System Integration and Tool Calling
For Strata to work, the LLM agent (whether it is OpenClaw or a custom Python script) needs specific tool definitions.
It needs standard file operations (read, write, list) for Phase 1. It needs a query_strata tool that handles the cascading search logic (checking Phase 1 first, then Phase 2 in agent-db, then falling back to the Shadow Index).
The agent never needs to manage the transitions. The agent only reads and writes to Phase 1. The algorithmic Janitor handles the rest asynchronously. The agent simply trusts that the environment is curated.
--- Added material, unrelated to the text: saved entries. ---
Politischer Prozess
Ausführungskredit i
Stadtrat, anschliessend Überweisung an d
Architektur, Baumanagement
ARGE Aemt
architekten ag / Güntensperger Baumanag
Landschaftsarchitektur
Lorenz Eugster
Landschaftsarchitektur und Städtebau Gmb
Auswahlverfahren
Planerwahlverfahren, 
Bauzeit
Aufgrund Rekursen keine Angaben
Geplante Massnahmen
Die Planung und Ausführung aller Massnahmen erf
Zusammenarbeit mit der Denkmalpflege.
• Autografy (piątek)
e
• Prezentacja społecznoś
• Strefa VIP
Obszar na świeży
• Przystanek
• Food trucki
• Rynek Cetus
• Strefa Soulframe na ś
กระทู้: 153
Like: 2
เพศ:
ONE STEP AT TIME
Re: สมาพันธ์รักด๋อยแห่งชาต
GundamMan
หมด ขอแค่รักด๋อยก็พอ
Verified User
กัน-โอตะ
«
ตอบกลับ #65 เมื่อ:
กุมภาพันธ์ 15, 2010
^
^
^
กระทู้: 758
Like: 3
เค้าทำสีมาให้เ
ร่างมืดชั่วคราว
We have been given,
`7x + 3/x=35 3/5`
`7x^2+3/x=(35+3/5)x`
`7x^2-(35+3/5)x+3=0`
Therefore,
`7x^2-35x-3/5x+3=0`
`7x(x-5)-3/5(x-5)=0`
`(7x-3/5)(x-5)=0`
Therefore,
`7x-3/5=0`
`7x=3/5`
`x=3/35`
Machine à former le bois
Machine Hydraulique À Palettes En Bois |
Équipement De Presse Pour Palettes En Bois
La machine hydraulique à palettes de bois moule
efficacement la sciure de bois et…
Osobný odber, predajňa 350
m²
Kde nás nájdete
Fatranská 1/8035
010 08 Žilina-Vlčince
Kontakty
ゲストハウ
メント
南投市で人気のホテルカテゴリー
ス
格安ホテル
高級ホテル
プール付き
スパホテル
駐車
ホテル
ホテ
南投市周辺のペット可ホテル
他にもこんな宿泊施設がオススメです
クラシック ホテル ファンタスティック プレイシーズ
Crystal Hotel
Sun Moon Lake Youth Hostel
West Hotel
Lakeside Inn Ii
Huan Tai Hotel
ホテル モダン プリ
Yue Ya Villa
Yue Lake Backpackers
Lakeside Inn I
The Synthesis: Strata Meets agent-db
Here's the thing about both approaches on their own. Strata is great at lifecycle management; it knows when data should move and when it should die. But its summaries are too simple to capture the rich web of connections between people, projects, and places. agent-db solves that with relational linking, but without Strata's eviction logic, it would keep everything warm forever and burn through storage costs.
So the synthesis is this: Strata provides the lifecycle discipline (the Janitor, the LRU eviction, the Shadow Index), and agent-db powers Phase 2 as the relational memory engine (the Shadow Index handles cold eviction from there to Phase 3). Strata is the Janitor that agent-db is missing; agent-db is the Knowledge Graph that Strata's summaries are too simple to capture on their own.
Right now we're seeing an industry obsessed with throwing more compute at the memory problem; Strata proves that structured decay and asynchronous consolidation is the actual path forward for autonomous systems.